## Prompt:
Arrange the lines of the data as a numbered list, from the start of the data through the line that contains "دعای قوی و پرفضیلت برای حاجت روایی با معنی", including both ends and skipping blank lines. Leave the pictures out.

──────── Task material ────────

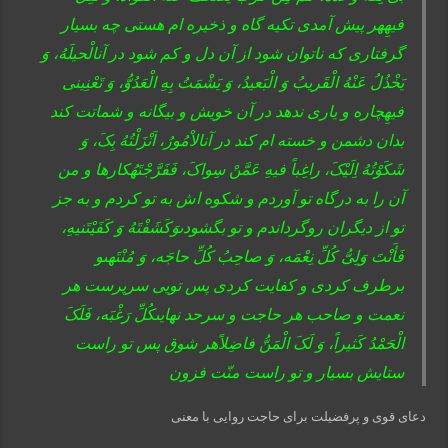
فیهِهر پیش آمدى تکیه گاه و ذخیره ام هستى چه بسیار
گرفتارى که ناتوان شود از آن دل و کم شود در آنالْحیلَهُ، وَ
یَخْذُلُ عَنْهُ الْقَریبُ وَ الْبَعیدُ، وَ یَشْمَتُ بِهِ الْعَدُوُّ، وَ تَعْنِینى
فیهِچاره و یارى ندهد در آن خویش و بیگانه و شماتت کند
بدان دشمن و خسته ام کند در آنالاْمُورُ، اَنْزَلْتُهُ بِکَ، وَ
شَکَوْتُهُ اِلَیْکَ، راغِباً فیهِ عَمَّنْ سِواکَ، فَفَرَّجْتَهُکارها و من
آن را به درگاه تو آوردم و شکوه اش به تو کردم و به جز
تو از دیگران روگرداندم و تو بگشودىوَکَشَفْتَهُ وَ کَفَیْتَنیهِ،
فَأَنْتَ وَلِىُّ کُلِّ نِعْمَه، وَ صاحِبُ کُلِّ حاجَه، وَ مُنْتَهىو
برطرف کردى و کفایت کردى پس تویى سرپرست هر
نعمت و صاحب هر حاجت و سرحد نهایىکُلِّ رَغْبَه، فَلَکَ
الْحَمْدُ کَثیراً، وَ لَکَ الْمَنُّ فاضِلاًهر شوق پس تو راست
ستایش بسیار و تو راست منّت فزون
دعای قوی و پرفضیلت برای حاجت روایی با معنی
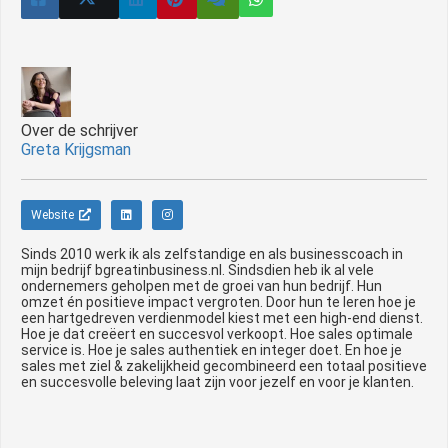
Over de schrijver
Greta Krijgsman
Website
Sinds 2010 werk ik als zelfstandige en als businesscoach in
mijn bedrijf bgreatinbusiness.nl. Sindsdien heb ik al vele
ondernemers geholpen met de groei van hun bedrijf. Hun
omzet én positieve impact vergroten. Door hun te leren hoe je
een hartgedreven verdienmodel kiest met een high-end dienst.
Hoe je dat creëert en succesvol verkoopt. Hoe sales optimale
service is. Hoe je sales authentiek en integer doet. En hoe je
sales met ziel & zakelijkheid gecombineerd een totaal positieve
en succesvolle beleving laat zijn voor jezelf en voor je klanten.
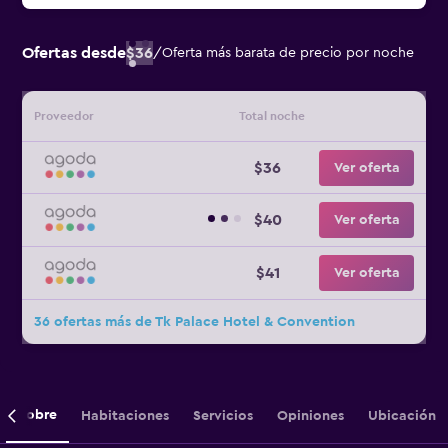
Ofertas desde
$36
/
Oferta más barata de precio por noche
Proveedor
Total noche
$36
Ver oferta
$40
Ver oferta
$41
Ver oferta
36 ofertas más de Tk Palace Hotel & Convention
Sobre
Habitaciones
Servicios
Opiniones
Ubicación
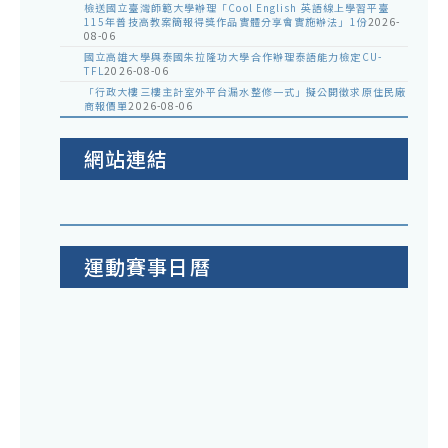
檢送國立臺灣師範大學辦理「Cool English 英語線上學習平臺
115年普技高教案簡報得獎作品實體分享會實施辦法」1份
2026-
08-06
國立高雄大學與泰國朱拉隆功大學合作辦理泰語能力檢定CU-
TFL
2026-08-06
「行政大樓三樓主計室外平台漏水整修一式」擬公開徵求原住民廠
商報價單
2026-08-06
網站連結
運動賽事日曆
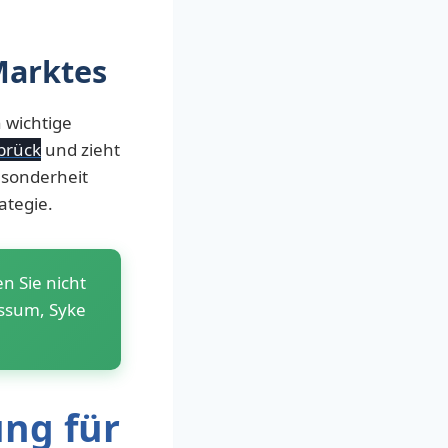
Marktes
h wichtige
brück
und zieht
esonderheit
ategie.
n Sie nicht
assum, Syke
ng für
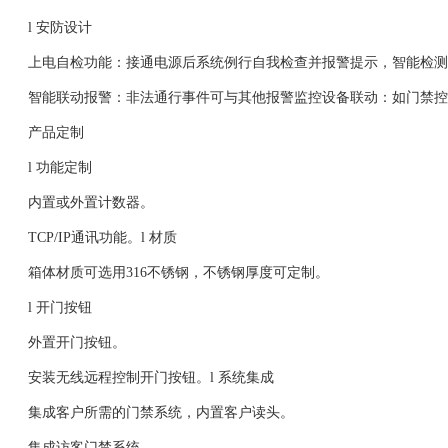
l 安防设计
上电自检功能：接通电源后系统例行自我检查并报警提示，智能检测关
智能联动报警：非法通行事件可与其他报警监控设备联动：如门禁控
产品定制
l 功能定制
内置或外置计数器。
TCP/IP通讯功能。l 材质
箱体材质可选用316不锈钢，不锈钢厚度可定制。
l 开门按钮
外置开门按钮。
安装无线远程控制开门按钮。l 系统集成
集成客户所需的门禁系统，内置客户读头。
集成访客门禁系统。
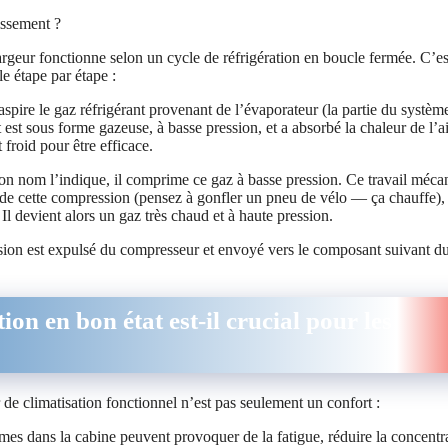
issement ?
rgeur fonctionne selon un cycle de réfrigération en boucle fermée. C’es
e étape par étape :
ire le gaz réfrigérant provenant de l’évaporateur (la partie du systèm
nt est sous forme gazeuse, à basse pression, et a absorbé la chaleur de l’ai
 froid pour être efficace.
on nom l’indique, il comprime ce gaz à basse pression. Ce travail méca
t de cette compression (pensez à gonfler un pneu de vélo — ça chauffe), 
l devient alors un gaz très chaud et à haute pression.
sion est expulsé du compresseur et envoyé vers le composant suivant d
n en bon état est-il crucial pour les
de climatisation fonctionnel n’est pas seulement un confort :
êmes dans la cabine peuvent provoquer de la fatigue, réduire la concentr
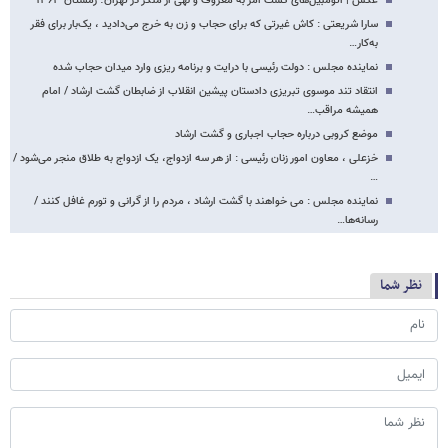
عکس | اتومبیل‌های گشت امر به معروف و نهی از منکر در تهران؛ زمستان ۱۳۶۳
سارا شریعتی : کاش غیرتی که برای حجاب و زن به خرج می‌دادید ، یک‌بار برای فقر
به‌کار…
نماینده مجلس : دولت رئیسی با درایت و برنامه ریزی‌ وارد میدان حجاب شده
انتقاد تند موسوی تبریزی دادستان پیشین انقلاب از ضابطان گشت ارشاد / امام
همیشه مراقب…
موضع کروبی درباره حجاب اجباری و گشت ارشاد
خزعلی ، معاون امور زنان رئیسی : از هر سه ازدواج، یک ازدواج به طلاق منجر می‌شود /
…
نماینده مجلس : می خواهند با گشت ارشاد ، مردم را از گرانی و تورم غافل کنند /
رسانه‌ها…
نظر شما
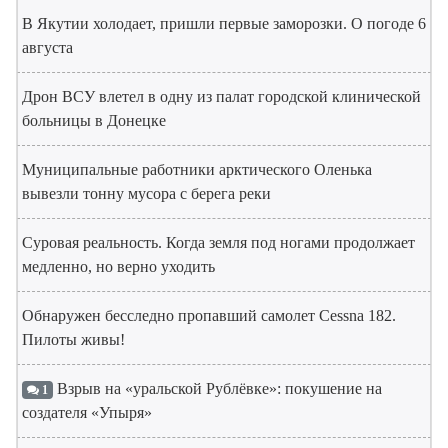
В Якутии холодает, пришли первые заморозки. О погоде 6
августа
Дрон ВСУ влетел в одну из палат городской клинической
больницы в Донецке
Муниципальные работники арктического Оленька
вывезли тонну мусора с берега реки
Суровая реальность. Когда земля под ногами продолжает
медленно, но верно уходить
Обнаружен бесследно пропавший самолет Cessna 182.
Пилоты живы!
Взрыв на «уральской Рублёвке»: покушение на
1
создателя «Упыря»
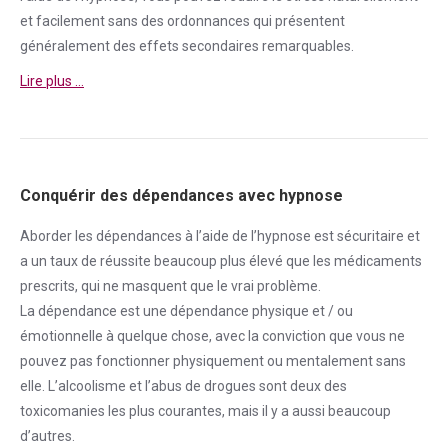
et facilement sans des ordonnances qui présentent
généralement des effets secondaires remarquables.
Lire plus …
Conquérir des dépendances avec hypnose
Aborder
les dépendances à l’aide de l’hypnose est sécuritaire et
a un taux de réussite beaucoup plus élevé que les médicaments
prescrits, qui ne masquent que le vrai problème.
La
dépendance
est une
dépendance
physique et / ou
émotionnelle à quelque chose, avec la conviction que vous ne
pouvez pas fonctionner physiquement ou mentalement sans
elle. L’alcoolisme et l’abus de drogues sont deux des
toxicomanies les plus courantes, mais il y a aussi beaucoup
d’autres.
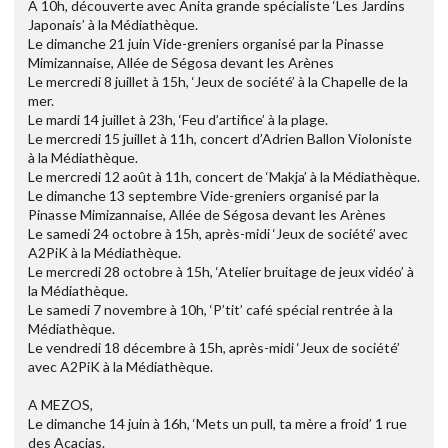
A 10h, découverte avec Anita grande spécialiste ‘Les Jardins
Japonais’ à la Médiathèque.
Le dimanche 21 juin Vide-greniers organisé par la Pinasse
Mimizannaise, Allée de Ségosa devant les Arènes
Le mercredi 8 juillet à 15h, ‘Jeux de société’ à la Chapelle de la
mer.
Le mardi 14 juillet à 23h, ‘Feu d’artifice’ à la plage.
Le mercredi 15 juillet à 11h, concert d’Adrien Ballon Violoniste
à la Médiathèque.
Le mercredi 12 août à 11h, concert de ‘Makja’ à la Médiathèque.
Le dimanche 13 septembre Vide-greniers organisé par la
Pinasse Mimizannaise, Allée de Ségosa devant les Arènes
Le samedi 24 octobre à 15h, après-midi ‘Jeux de société’ avec
A2PiK à la Médiathèque.
Le mercredi 28 octobre à 15h, ‘Atelier bruitage de jeux vidéo’ à
la Médiathèque.
Le samedi 7 novembre à 10h, ‘P’tit’ café spécial rentrée à la
Médiathèque.
Le vendredi 18 décembre à 15h, après-midi ‘Jeux de société’
avec A2PiK à la Médiathèque.
A MEZOS,
Le dimanche 14 juin à 16h, ‘Mets un pull, ta mère a froid’ 1 rue
des Acacias.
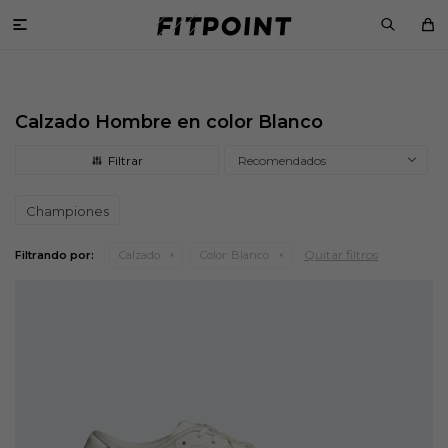

Calzado Hombre en color Blanco
Recomendados
Championes
Quitar filtros
Filtrando por:
Calzado
Color:
Blanco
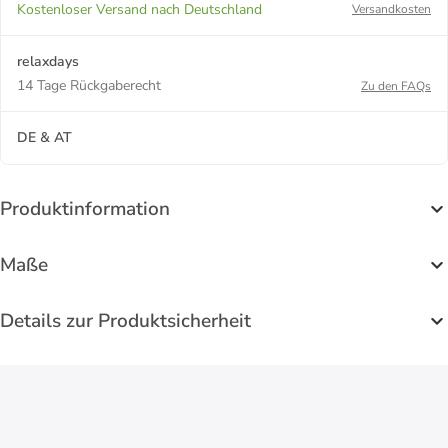
Kostenloser Versand nach Deutschland
Versandkosten
relaxdays
14 Tage Rückgaberecht
Zu den FAQs
DE & AT
Produktinformation
Maße
Details zur Produktsicherheit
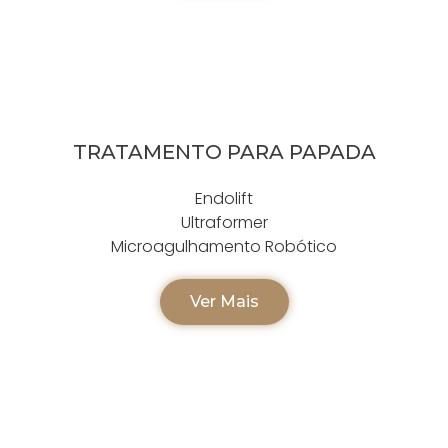
TRATAMENTO PARA PAPADA
Endolift
Ultraformer
Microagulhamento Robótico
Ver Mais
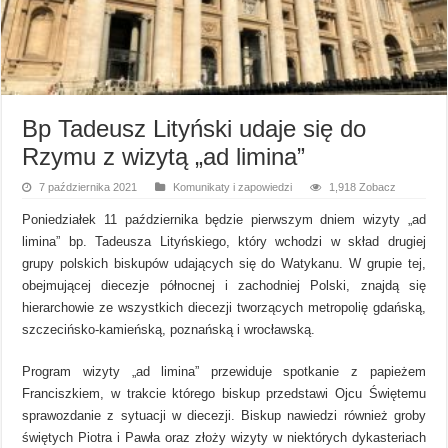
Bp Tadeusz Lityński udaje się do
Rzymu z wizytą „ad limina”
7 października 2021
Komunikaty i zapowiedzi
1,918 Zobacz
Poniedziałek 11 października będzie pierwszym dniem wizyty „ad
limina” bp. Tadeusza Lityńskiego, który wchodzi w skład drugiej
grupy polskich biskupów udających się do Watykanu. W grupie tej,
obejmującej diecezje północnej i zachodniej Polski, znajdą się
hierarchowie ze wszystkich diecezji tworzących metropolię gdańską,
szczecińsko-kamieńską, poznańską i wrocławską.
Program wizyty „ad limina” przewiduje spotkanie z papieżem
Franciszkiem, w trakcie którego biskup przedstawi Ojcu Świętemu
sprawozdanie z sytuacji w diecezji. Biskup nawiedzi również groby
świętych Piotra i Pawła oraz złoży wizyty w niektórych dykasteriach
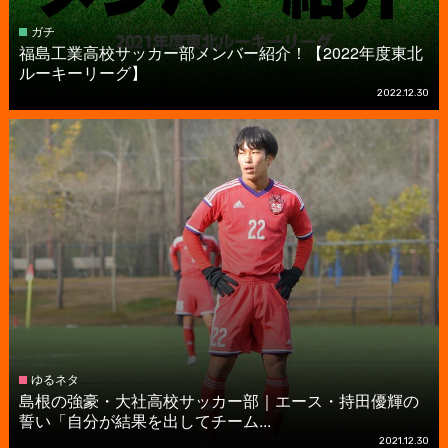
ガチ
福島工業高校サッカー部メンバー紹介！【2022年度東北
ルーキーリーグ】
2022.12.30
ゆるネタ
島根の強豪・大社高校サッカー部｜エース・持田優輝の
誓い「自分が結果を出してチーム...
2021.12.30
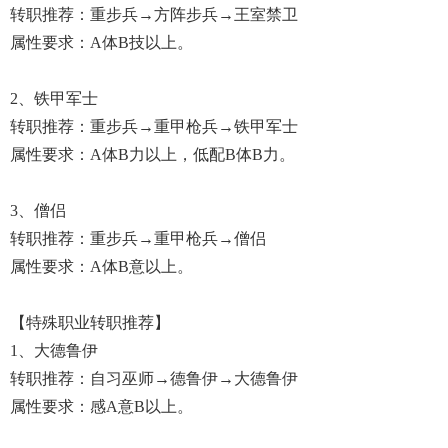
转职推荐：重步兵→方阵步兵→王室禁卫
属性要求：A体B技以上。
2、铁甲军士
转职推荐：重步兵→重甲枪兵→铁甲军士
属性要求：A体B力以上，低配B体B力。
3、僧侣
转职推荐：重步兵→重甲枪兵→僧侣
属性要求：A体B意以上。
【特殊职业转职推荐】
1、大德鲁伊
转职推荐：自习巫师→德鲁伊→大德鲁伊
属性要求：感A意B以上。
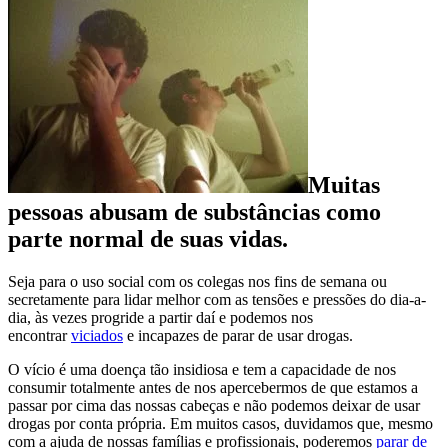
Muitas
pessoas abusam de substâncias como
parte normal de suas vidas.
Seja para o uso social com os colegas nos fins de semana ou
secretamente para lidar melhor com as tensões e pressões do dia-a-
dia, às vezes progride a partir daí e podemos nos
encontrar
viciados
e incapazes de parar de usar drogas.
O vício é uma doença tão insidiosa e tem a capacidade de nos
consumir totalmente antes de nos apercebermos de que estamos a
passar por cima das nossas cabeças e não podemos deixar de usar
drogas por conta própria. Em muitos casos, duvidamos que, mesmo
com a ajuda de nossas famílias e profissionais, poderemos
parar de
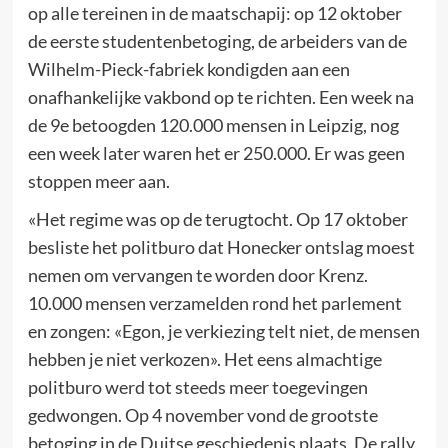
op alle tereinen in de maatschapij: op 12 oktober
de eerste studentenbetoging, de arbeiders van de
Wilhelm-Pieck-fabriek kondigden aan een
onafhankelijke vakbond op te richten. Een week na
de 9e betoogden 120.000 mensen in Leipzig, nog
een week later waren het er 250.000. Er was geen
stoppen meer aan.
«Het regime was op de terugtocht. Op 17 oktober
besliste het politburo dat Honecker ontslag moest
nemen om vervangen te worden door Krenz.
10.000 mensen verzamelden rond het parlement
en zongen: «Egon, je verkiezing telt niet, de mensen
hebben je niet verkozen». Het eens almachtige
politburo werd tot steeds meer toegevingen
gedwongen. Op 4 november vond de grootste
betoging in de Duitse geschiedenis plaats. De rally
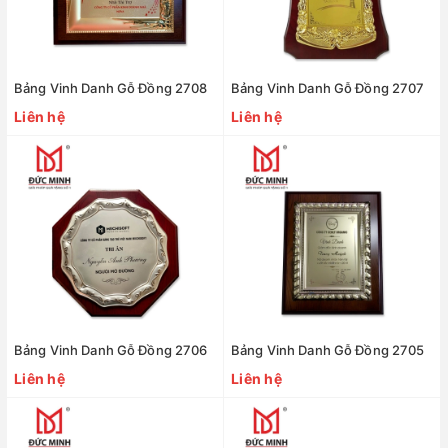
Bảng Vinh Danh Gỗ Đồng 2708
Bảng Vinh Danh Gỗ Đồng 2707
Liên hệ
Liên hệ
Bảng Vinh Danh Gỗ Đồng 2706
Bảng Vinh Danh Gỗ Đồng 2705
Liên hệ
Liên hệ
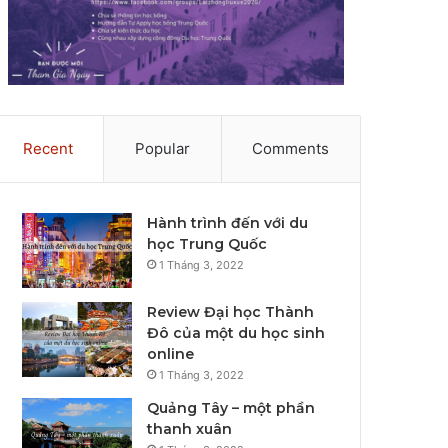
Recent
Popular
Comments
Hành trình đến với du
học Trung Quốc
1 Tháng 3, 2022
Review Đại học Thành
Đô của một du học sinh
online
1 Tháng 3, 2022
Quảng Tây – một phần
thanh xuân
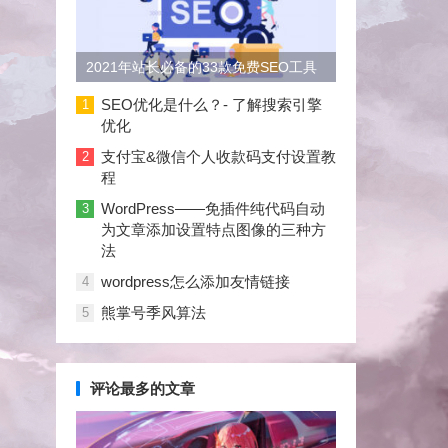
2021年站长必备的33款免费SEO工具
大合集
SEO优化是什么？- 了解搜索引擎
1
优化
支付宝&微信个人收款码支付设置教
2
程
WordPress——免插件纯代码自动
3
为文章添加设置特点图像的三种方
法
wordpress怎么添加友情链接
4
熊掌号季风算法
5
评论最多的文章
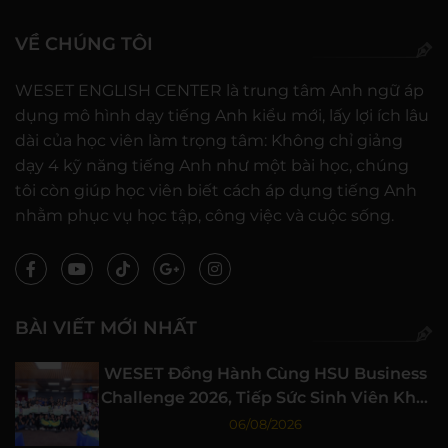
VỀ CHÚNG TÔI
WESET ENGLISH CENTER là trung tâm Anh ngữ áp
dụng mô hình dạy tiếng Anh kiểu mới, lấy lợi ích lâu
dài của học viên làm trọng tâm: Không chỉ giảng
dạy 4 kỹ năng tiếng Anh như một bài học, chúng
tôi còn giúp học viên biết cách áp dụng tiếng Anh
nhằm phục vụ học tập, công việc và cuộc sống.
BÀI VIẾT MỚI NHẤT
WESET Đồng Hành Cùng HSU Business
Challenge 2026, Tiếp Sức Sinh Viên Khởi
Nghiệp
06/08/2026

────────

## Answer for this exercise:
1. فیهِهر پیش آمدى تکیه گاه و ذخیره ام هستى چه بسیار
2. گرفتارى که ناتوان شود از آن دل و کم شود در آنالْحیلَهُ، وَ
3. یَخْذُلُ عَنْهُ الْقَریبُ وَ الْبَعیدُ، وَ یَشْمَتُ بِهِ الْعَدُوُّ، وَ تَعْنِینى
4. فیهِچاره و یارى ندهد در آن خویش و بیگانه و شماتت کند
5. بدان دشمن و خسته ام کند در آنالاْمُورُ، اَنْزَلْتُهُ بِکَ، وَ
6. شَکَوْتُهُ اِلَیْکَ، راغِباً فیهِ عَمَّنْ سِواکَ، فَفَرَّجْتَهُکارها و من
7. آن را به درگاه تو آوردم و شکوه اش به تو کردم و به جز
8. تو از دیگران روگرداندم و تو بگشودىوَکَشَفْتَهُ وَ کَفَیْتَنیهِ،
9. فَأَنْتَ وَلِىُّ کُلِّ نِعْمَه، وَ صاحِبُ کُلِّ حاجَه، وَ مُنْتَهىو
10. برطرف کردى و کفایت کردى پس تویى سرپرست هر
11. نعمت و صاحب هر حاجت و سرحد نهایىکُلِّ رَغْبَه، فَلَکَ
12. الْحَمْدُ کَثیراً، وَ لَکَ الْمَنُّ فاضِلاًهر شوق پس تو راست
13. ستایش بسیار و تو راست منّت فزون
14. دعای قوی و پرفضیلت برای حاجت روایی با معنی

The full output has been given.